→ REQUIRED ACTION: Out of all the lines below, count those with the word "dans". Give the number only.

→ Transcribed page contents:
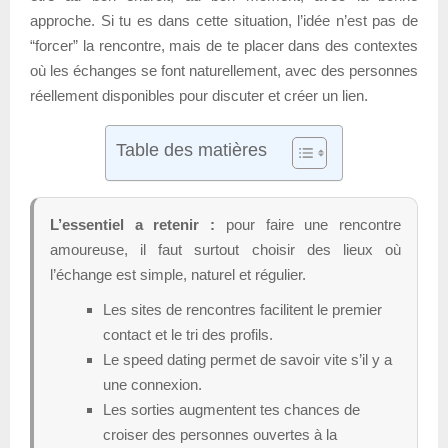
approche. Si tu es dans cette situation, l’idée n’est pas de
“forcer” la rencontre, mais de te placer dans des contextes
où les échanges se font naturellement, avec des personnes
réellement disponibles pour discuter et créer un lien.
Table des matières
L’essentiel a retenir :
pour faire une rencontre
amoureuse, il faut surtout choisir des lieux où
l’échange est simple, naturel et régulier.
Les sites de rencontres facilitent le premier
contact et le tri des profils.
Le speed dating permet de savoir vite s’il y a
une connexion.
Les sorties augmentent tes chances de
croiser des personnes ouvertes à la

==

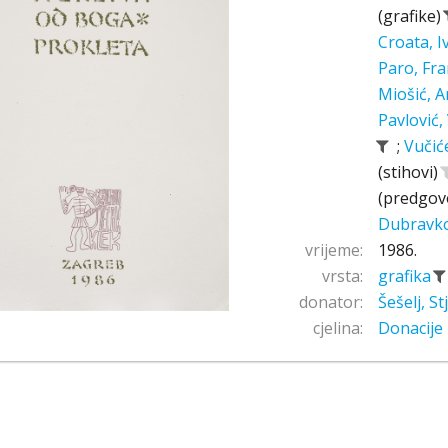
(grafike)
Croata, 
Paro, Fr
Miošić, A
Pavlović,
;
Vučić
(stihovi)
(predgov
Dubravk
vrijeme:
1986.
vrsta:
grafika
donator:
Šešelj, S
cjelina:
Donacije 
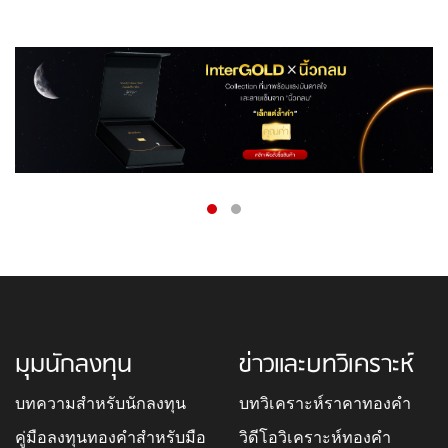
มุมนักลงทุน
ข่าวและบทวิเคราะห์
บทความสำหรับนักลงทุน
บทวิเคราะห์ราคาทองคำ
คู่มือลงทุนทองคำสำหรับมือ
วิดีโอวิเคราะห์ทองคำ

--

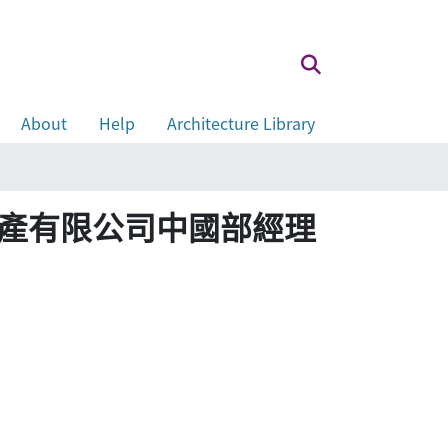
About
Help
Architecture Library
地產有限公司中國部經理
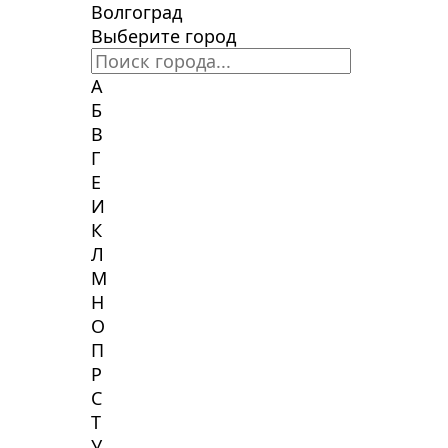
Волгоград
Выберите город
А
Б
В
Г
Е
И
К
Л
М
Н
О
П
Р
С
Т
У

→ YOUR SOLUTION: 2